"Hull 44."
Those two words kept bouncing around my head somewhere around hour six, right as I was supposed to be debugging a procedural dungeon generator for my thesis. (Spoiler: I was not debugging anything.) Isaac Bell's investigation into this mysterious naval project had me completely ignoring my IDE while Scott Brick's steady, authoritative voice walked me through 1908 America like a history professor who actually knows how to tell a story.
When Your D&D Campaign Gets a Naval Warfare Expansion
Look, I'll be upfront—this isn't Sanderson-level world-building with intricate magic systems and carefully defined limitations. But Cussler and Scott are doing something different here, and it works. They're building a historical sandbox where the "magic system" is early 20th century technology: dreadnought battleships, revolutionary gun designs, the kind of engineering that made the Great White Fleet possible. That same era's technological tension—when the old world was giving way to something new and terrifying—is what makes Strange Case of Jekyll and Hyde still hit so hard, even in a dramatic reading format. As someone who's spent way too many hours homebrewing naval combat rules for D&D, I genuinely appreciated the attention to period-accurate military tech.
The spy thriller elements play out like a well-structured campaign. You've got your main quest (clear the dead inventor's name), your faction intrigue (German, Japanese, AND British spies all circling the same prize), and your set-piece locations that any GM would kill to run—Chinatown, Hell's Kitchen, the Brooklyn Navy Yard. Each location gets its own distinct flavor, and Bell moves through them like a player character who actually bothered to invest in Investigation checks.
Scott Brick Does the Heavy Lifting
Here's the thing about Scott Brick—the man is basically the Matt Mercer of audiobook narration for this genre. Not flashy, not doing wild character voice gymnastics, but absolutely rock-solid in a way that keeps you engaged for nearly thirteen hours. His voice has this natural gravitas that fits Isaac Bell perfectly. Bell's supposed to be this legendary Van Dorn detective, the guy everyone respects, and Brick sells that without ever overselling it.
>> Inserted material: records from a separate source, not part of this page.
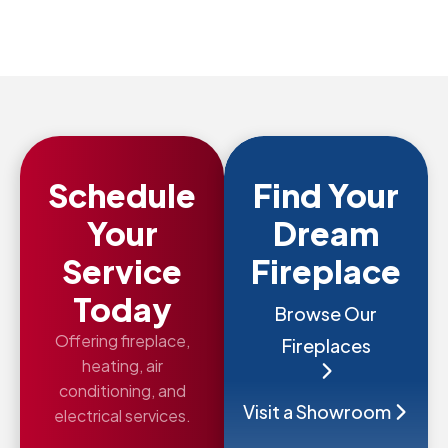
Schedule
Find Your
Your
Dream
Service
Fireplace
Today
Browse Our
Offering fireplace,
Fireplaces
heating, air
conditioning, and
Visit a Showroom
electrical services.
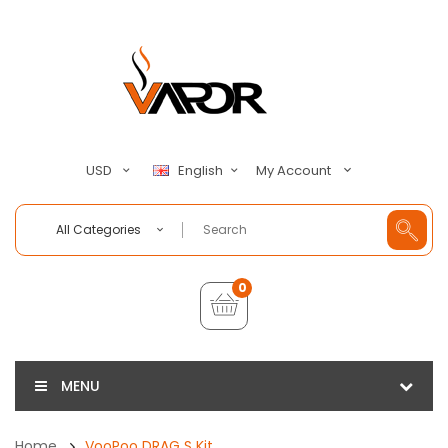
My Account
USD
English
All Categories
0
MENU
Home
VooPoo DRAG S Kit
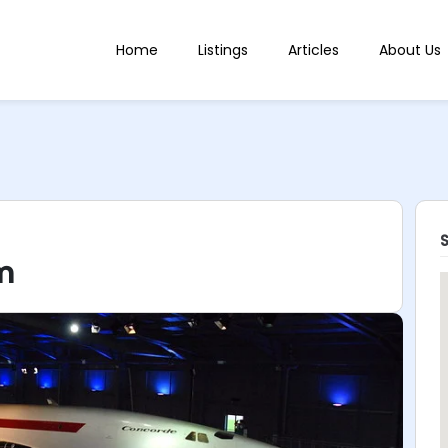
Home
Listings
Articles
About Us
m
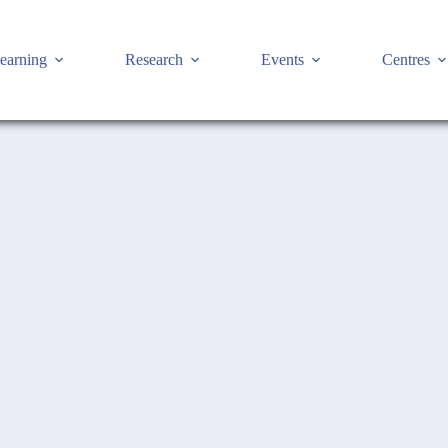
earning
Research
Events
Centres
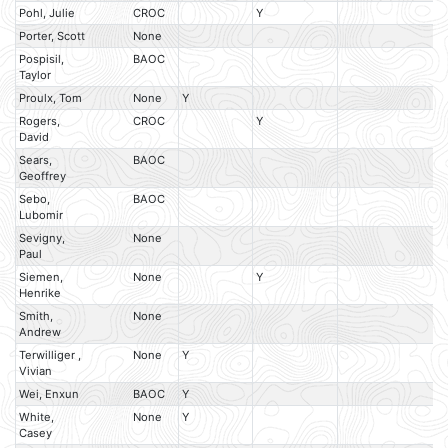
Pohl, Julie
CROC
Y
Porter, Scott
None
Pospisil,
BAOC
Taylor
Proulx, Tom
None
Y
Rogers,
CROC
Y
David
Sears,
BAOC
Geoffrey
Sebo,
BAOC
Lubomir
Sevigny,
None
Paul
Siemen,
None
Y
Henrike
Smith,
None
Andrew
Terwilliger ,
None
Y
Vivian
Wei, Enxun
BAOC
Y
White,
None
Y
Casey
I will say—and this is minor—I wished for a bit more vocal distinction between some of the supporting cast. When you've got German spies and Japanese agents and British operatives all scheming, it helps to have clearer audio cues for who's talking. Brick handles it competently, but Steven Pacey he is not. (Then again, who is? That man walked so other narrators could run.)
The Pacing Problem—Or Is It?
Some reviews I've seen call this one less engaging than other Cussler adventures, and I get it. There's a reviewer who described it as "honey for the ears but could have done with an occasional bee to offer a sting," and that's... actually pretty accurate? The Great Gatsby gets similar criticism for its measured pacing, but both books trust their period atmosphere to carry the weight. The plot unfolds methodically. Bell investigates, uncovers clues, connects dots. It's satisfying in a procedural way, like watching a competent player work through a mystery module.
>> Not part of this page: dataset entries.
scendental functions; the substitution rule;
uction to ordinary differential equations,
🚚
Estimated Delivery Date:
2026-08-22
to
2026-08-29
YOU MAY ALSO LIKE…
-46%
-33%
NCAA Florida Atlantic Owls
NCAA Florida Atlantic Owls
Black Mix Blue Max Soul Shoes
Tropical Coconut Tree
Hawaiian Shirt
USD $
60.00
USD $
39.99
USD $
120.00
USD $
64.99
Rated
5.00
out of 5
But here's where I'll defend it: not every fantasy novel needs to be grimdark, and not every thriller needs breakneck pacing. Sometimes you want the slow build, the careful accumulation of tension. I was listening to this while pretending to work on my thesis (Dr. Patel, if you're reading this, I definitely was not), and the measured pace actually worked great for that half-attention listening state. Each discovery leads logically to the next, and when the bigger picture finally snaps into focus, it earns the payoff.
Who Should Saddle Up (And Who Should Ride On)
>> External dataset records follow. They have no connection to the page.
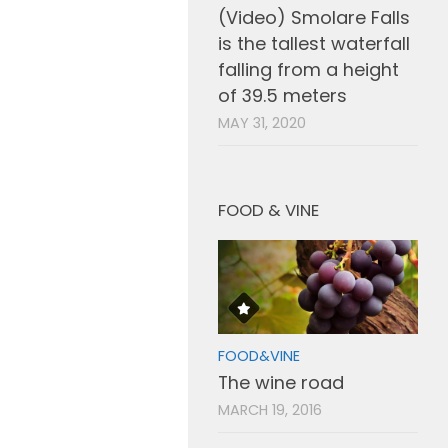
(Video) Smolare Falls
is the tallest waterfall
falling from a height
of 39.5 meters
MAY 31, 2020
FOOD & VINE
FOOD&VINE
The wine road
MARCH 19, 2016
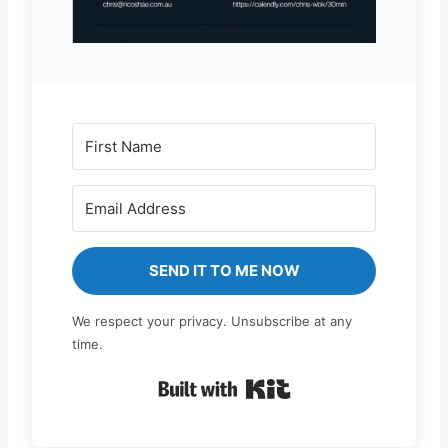
SEND IT TO ME NOW
We respect your privacy. Unsubscribe at any
time.
Built with Kit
If you're looking for a historical adventure that respects its period setting without drowning you in info-dumps, this delivers. Fans of the Isaac Bell series will find exactly what they're expecting—competent, entertaining, well-researched fun. My D&D group would love this as inspiration for an early 1900s espionage campaign, honestly.
But if you need constant action beats or explosive set pieces every chapter, you might find yourself checking the progress bar. And if you're coming to Cussler for the first time, maybe start with one of the Dirk Pitt novels instead—this is solid mid-series work, but it's not the best introduction to his style.
Natural 20 on Comfort Food
I'm not going to pretend The Spy changed my life or made me rethink the genre. It didn't. What it did was give me nearly thirteen hours of well-crafted historical adventure narrated by someone who clearly knows exactly what kind of book he's reading. Scott Brick and Cussler's style fit together like a natural 20 on a performance check.
Is it worth a credit? If you're already invested in Isaac Bell, absolutely. If you're curious about the series, this is a perfectly fine entry point—just know you're getting competent comfort food rather than a five-course meal. I finished it, enjoyed it, and immediately went back to procrastinating on my thesis with a clear conscience.
(Dr. Patel, I promise the procedural generation chapter is coming. Eventually.)